A informação circulou em vários grupos de notícias no WhatsApp e no Facebook, na noite desta sexta-feira (1º): o vereador Sandro Baré (PDT) teria sido detido pela Polícia Militar por estar participando de uma rinha de galo numa residência localizada, na rua Raimundo Silva Briglia, no bairro Centenário.

Quando a notícia começou a se espalhar nas rede sociais, o vereador se apressou em negar o fato, afirmando que estava no local a trabalho, apenas atendendo a uma reivindicação de um amigo.

Fotos de galos, do material usado na rinha e das pessoas presas foram postadas nas redes sociais. Diversas mensagens chegaram ao meu celular confirmando a informação acerca da detenção do vereador. Uma delas dizia que o delegado que atendeu à ocorrência no 5º DP tentava aliviar a barra do parlamentar.
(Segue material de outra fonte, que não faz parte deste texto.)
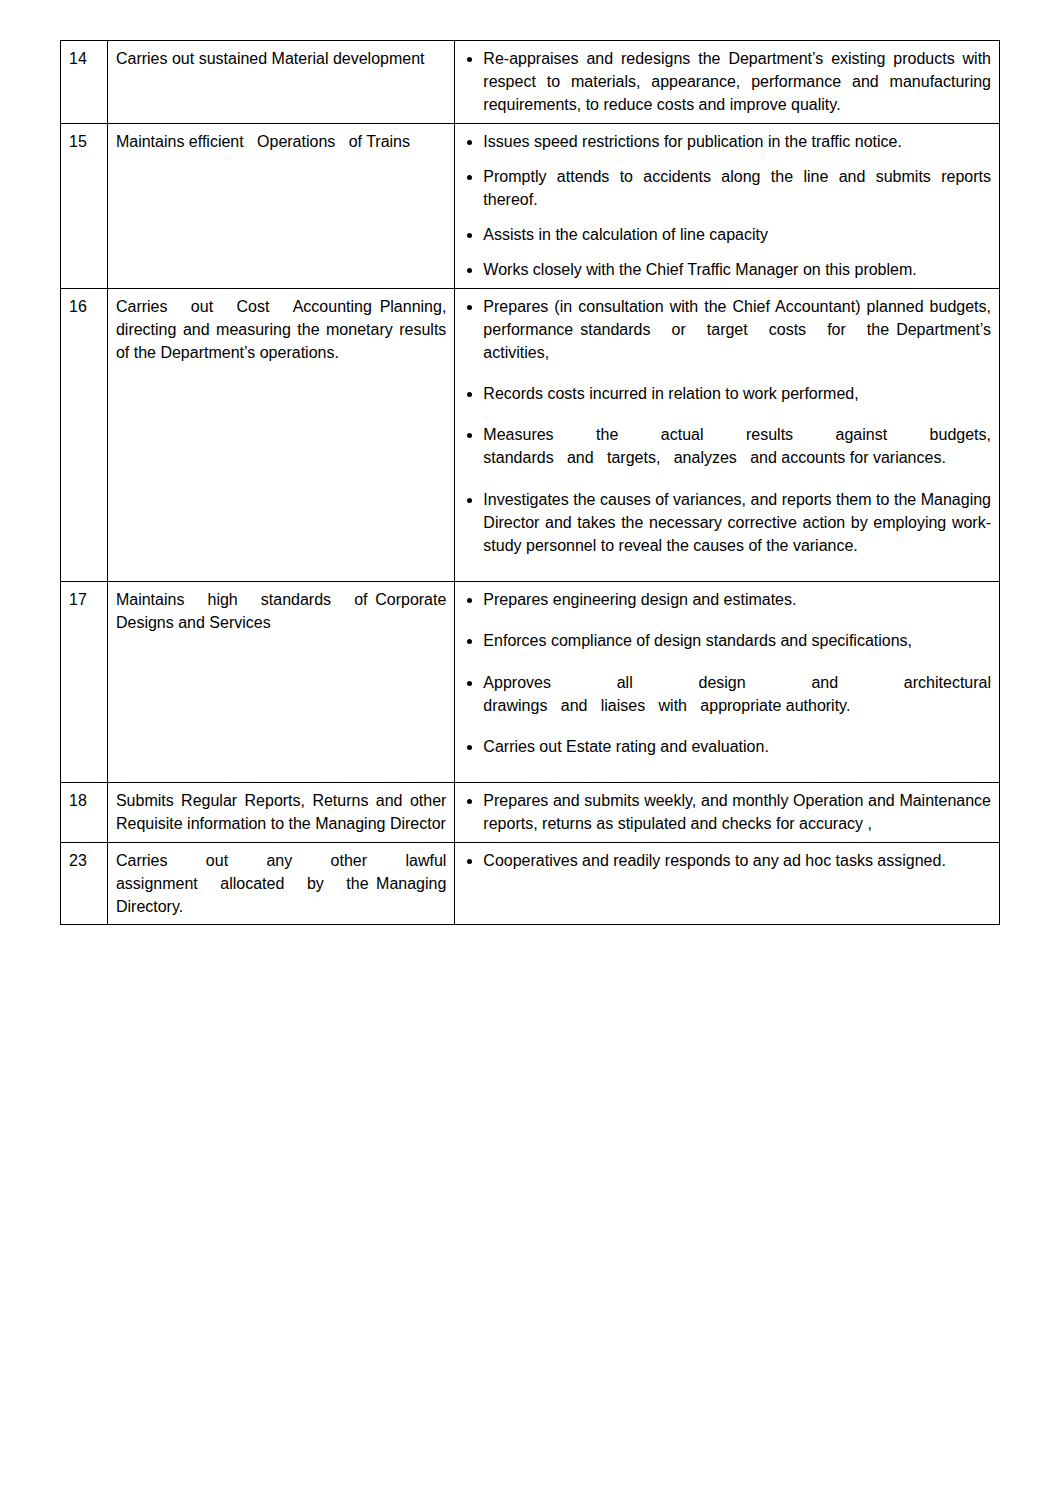| 14 | Carries out sustained Material development | Re-appraises and redesigns the Department’s existing products with respect to materials, appearance, performance and manufacturing requirements, to reduce costs and improve quality. |
| 15 | Maintains efficient Operations of Trains | Issues speed restrictions for publication in the traffic notice. Promptly attends to accidents along the line and submits reports thereof. Assists in the calculation of line capacity Works closely with the Chief Traffic Manager on this problem. |
| 16 | Carries out Cost Accounting Planning, directing and measuring the monetary results of the Department’s operations. | Prepares (in consultation with the Chief Accountant) planned budgets, performance standards or target costs for the Department’s activities, Records costs incurred in relation to work performed, Measures the actual results against budgets, standards and targets, analyzes and accounts for variances. Investigates the causes of variances, and reports them to the Managing Director and takes the necessary corrective action by employing work-study personnel to reveal the causes of the variance. |
| 17 | Maintains high standards of Corporate Designs and Services | Prepares engineering design and estimates. Enforces compliance of design standards and specifications, Approves all design and architectural drawings and liaises with appropriate authority. Carries out Estate rating and evaluation. |
| 18 | Submits Regular Reports, Returns and other Requisite information to the Managing Director | Prepares and submits weekly, and monthly Operation and Maintenance reports, returns as stipulated and checks for accuracy , |
| 23 | Carries out any other lawful assignment allocated by the Managing Directory. | Cooperatives and readily responds to any ad hoc tasks assigned. |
Eu tentei manter contato com Sandro Baré por telefone, para confirmar a informação sobre sua detenção, mas seu telefone celular só dava fora de área.

DA REDAÇÃO

Baré não é o primeiro

Curiosamente, a detenção do vereador Sandro Baré, quando supostamente participava de rinha de galo, ocorre num momento muito delicado pelo qual passa a Câmara Municipal de Boa Vista (CMBV). A moral dos vereadores de Boa Vista vem sendo questionada desde a exibição de uma reportagem no Fantástico no dia 26 do mês passado, informando sobre como os vereadores gastam os quase R$ 90 mil recebidos mensalmente por eles, entre subsídio, verba de gabinete e verba indenizatória.

Mas Sandro Baré não é o primeiro vereador a ter seu nome vinculado a essa cruel, desprezível e criminosa. Em 12 de agosto de 2007, o então vereador Telmário Mota (PDT, hoje senador por Roraima) foi preso em flagrante junto com mais 22 pessoas participando de rinha de galo no Município de Alto Algre, a 90 quilômetros de Boa Vista, na operação “Galo de Ouro”, da Polícia Civil (conforme a Folha de Boa Vista).
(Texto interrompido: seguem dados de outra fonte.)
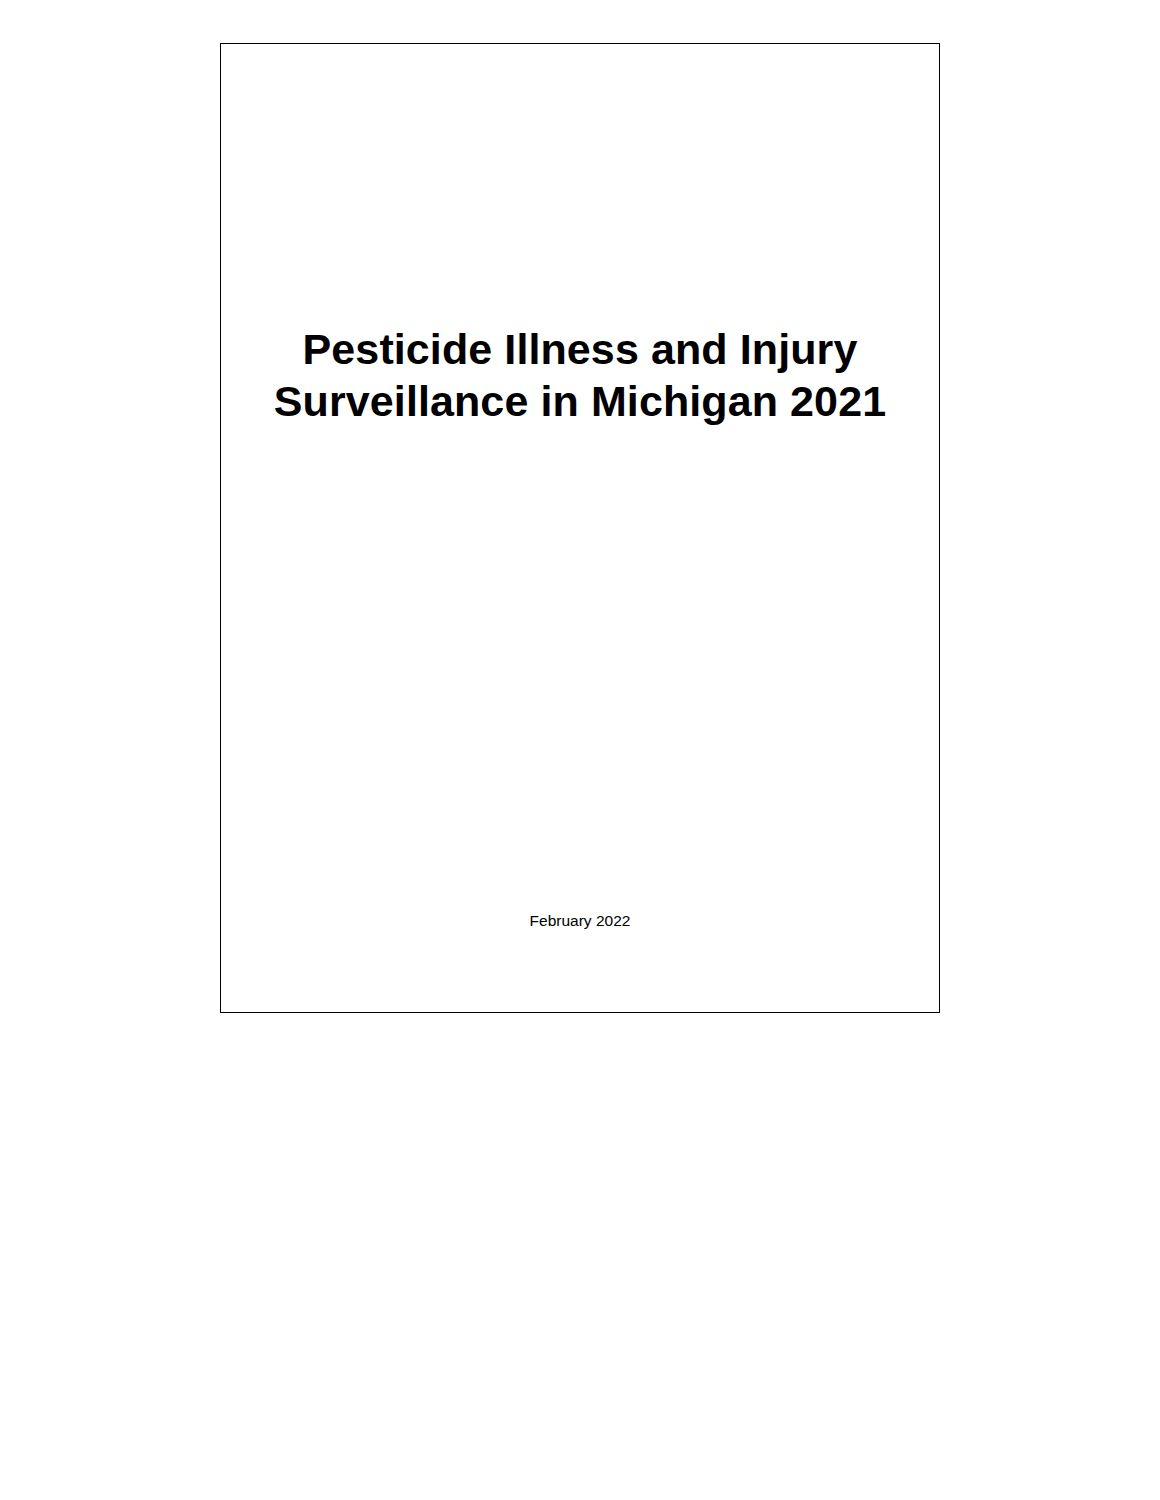Pesticide Illness and Injury Surveillance in Michigan 2021
February 2022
Dias depois, o mesmo vereador usou a Tribuna da CMBV para denunciar o extermínio, pela polícia, de mais de 100 “galos combatentes” apreendidos em operações contra a rinha de galo realizadas no Estado. No mesmo pronunciamento, Telmário disse que promoveria, na sexta-feira seguinte, uma passeata para denunciar o caso.

Crime

A Legislação Brasileira de Proteção ao Meio Ambiente – artigo 32 da Lei 9.605/98 (Lei de Crimes Ambientais) -define como crime a promoção da atividade popularmente conhecida como “rinha de galo”. Tal atividade consiste no estímulo de embate entre dois animais, os chamados galos de briga, e é normalmente acompanhada por cidadãos que realizam apostas altas.

Tutor dos animais, o dono do local onde a atividade é realizada, bem como os eventuais apostadores podem pegar de três meses a um ano de prisão. Nenhum cidadão pode alegar o desconhecimento da lei em sua defesa.